A psicologia estuda o comportamento, a biologia os organismos vivos, a física os fenômenos mais fundamentais da natureza, a história estuda o passado e filosofia estuda o pensamento. São todos exemplos de que o conhecimento possui campos distintos. No entanto, uma pergunta se impõe: como cada uma dessas ciências vê a metodologia de seu trabalho, isto é, que categorias de análise, instrumentos e conceitos são fundamentais para que o saber seja constituído em cada campo de conhecimento?
No caso específico da história a filosofia recentemente se ocupou da reflexão sobre as relações entre as idéias e a história. O tema recebeu o nome de “filosofia da história” e foi cunhado pelo filósofo Voltaire. Trata-se de investigar a relação entre o trabalho técnico do historiador – investigar documentos, reconstituir os traços econômicos, político e culturais de uma época, etc. – e o modo como esse historiador interpreta os acontecimentos. Mas é também uma questão de ir além da descrição dos fatos históricos. A filosofia da história desdobra o significado dos fatos, as conexões entre as idéias e o contexto político, econômico e cultural de uma época ou de um povo. Do ponto de vista da filosofa, o historiador não é apenas um coletor de informações. Ele reflete sobre essas informações, reconstrói com sua inteligência aspectos que as fontes sozinhas não permitem inferir e o faz com enorme carga crítica. Há reflexões sobre a história em Hegel e Marx.
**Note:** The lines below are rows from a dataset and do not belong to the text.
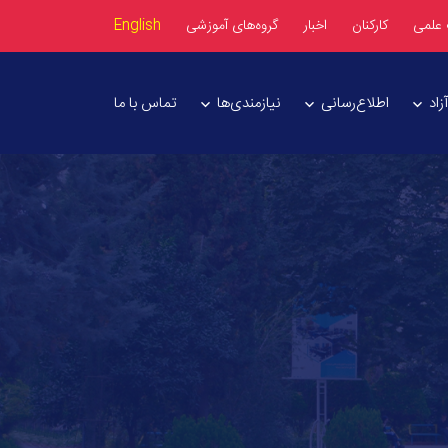
 علمی
کارکنان
اخبار
گروه‌های آموزشی
English
اد
اطلاع‌رسانی
نیازمندی‌ها
تماس با ما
A filosofia da história é a preocupação dos trabalhos do historiador e filósofo Collingwood [1889-1943]. Este autor entendia que, ao estudar a história, não estamos simplesmente lidando com fatos brutos do passado. Ao estudar uma batalha, como a guerra travada entre gregos e troianos, o historiador não deve imaginar que poderá retratar com realismo o que de fato ocorreu. O retrato fiel da batalha será sempre objeto de ficção na mente do historiador. O maior ou menor grau de exatidão dependerá da época e dos registros disponíveis para pesquisa.
Collingwood (A Idéia de História, 1989) lembra que a história como disciplina isolada é um fenômeno recente. Na idade média os fatos históricos eram curiosidades que animavam os estudos de teologia. Do século XVI até o XIX houve um enorme desenvolvimento da ciência natural. A filosofia se ocupou bastante da relação entre o espírito humano e o mundo que o cerca. Mas, apesar de pensar historicamente, a filosofia não chegou a levantar problemas concretos sobre o estudo do passado. A história permanecia um tópico de teoria do conhecimento.
É somente no século XVIII que se começa a pensar a história de modo crítico, momento em que a disciplina ganha um corpo de problemas próprio. É verdade que existiu Heródoto, hoje considerado o pai da história, que empregou a palavra “investigação” para definir seu relato sobre a guerra entre gregos e persas [490-479 a.C.]. Também é certo que existiu Tucídides, outro historiador grego que se ocupou do relato dos conflitos entre Atenas e Esparta. Mas estes e outros são fenômenos isolados e não serviram para criar uma área específica de saber que estuda os gestos humanos do passado.
Collingwood define a história como investigação e afirma que seu objeto específico é o conjunto de gestos humanos que no passado interferiram na história. Os instrumentos do historiador são os documentos que servem de fonte para que se formule perguntas, se descreva os acontecimentos históricos e se recrie, ainda que mentalmente, os cenários históricos. Quanto à análise dos conceitos e valores que acompanham
os gestos humanos do passado, Collingwood diz que essa é uma tarefa para a filosofia da história.
Uma pergunta provocante que a filosofia faz ao historiador é a seguinte: será que nos estudos históricos do passado não há sempre um componente de mito e imaginação? Deixaremos essa questão em aberto para que o leitor mesmo responda. Platão dizia que a diferença entre mito e discurso é que o primeiro se serve de imagens para captar a realidade, ao passo que o segundo busca apoio nos fatos, no tempo e nos documentos, enfim, numa racionalidade.